October 16, 2020
NOTICE TO ALL INTERESTING PARTIES
CLARIFIED STATUS OF CERTAIN DERIVATIVES RELATING TO LIBOR TRANSITION
The Connecticut Insurance Department (CID), in recognition of the transition away from the London Interbank Offered Rate (LIBOR) to Secured Overnight Financing Rate (SOFR) by market participants, including U.S. central clearing counterparties (CCPs), is providing this Notice as guidance to aide in the transition away from LIBOR toward SOFR.
CCPs will revalue existing swap positions by shifting their discounting rate from the Effective Federal Funds Rate (EFFR) to the SOFR using a one-time special valuation cycle that will include issuing basis swaps. The switch in the discounting rate will change each market participant’s risk profile. The purpose of the basis swap is to restore each counterparty’s original risk profile in the swap transaction. Market participants have no control over the distribution of the basis swaps to them. This one-time switch in the discounting rate is expected to occur prior to the end of calendar year 2021.

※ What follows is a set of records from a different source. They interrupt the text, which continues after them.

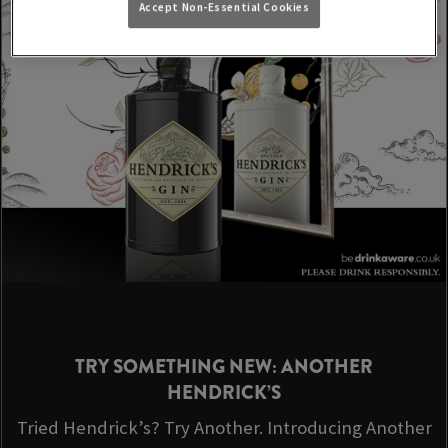
Accept Non-Essential Cookies
TRY SOMETHING NEW: ANOTHER
HENDRICK’S
Tried Hendrick’s? Try Another. Introducing Another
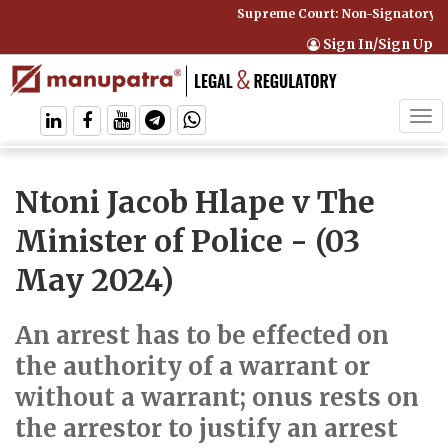
Supreme Court: Non-Signatory Can
Sign In/Sign Up
Tog
navi
Ntoni Jacob Hlape v The
Minister of Police
- (03
May 2024)
An arrest has to be effected on
the authority of a warrant or
without a warrant; onus rests on
the arrestor to justify an arrest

For the purposes of Conn. Gen. Stat. §102(f) and Connecticut Bulletin No. FS-14c-00, any basis swap received by an insurer in connection with a clearing party’s replacement of the discounting rate for cleared swaps from the federal funds effective rate to the secured overnight financing rate (a “CCP Cutover”) shall be deemed an effective hedging transaction notwithstanding any other provision of Conn. Gen. Stat. §102(f), Connecticut Bulletin No. FS-14c-00, or such insurer’s derivatives use plan, so long as the insurer has documented the fact that it has received such basis swap in connection with a CCP Cutover. Such documentation shall be provided to CID upon request. This guidance is applicable for a period not to exceed one (1) year after the date of the “CCP Cutover.”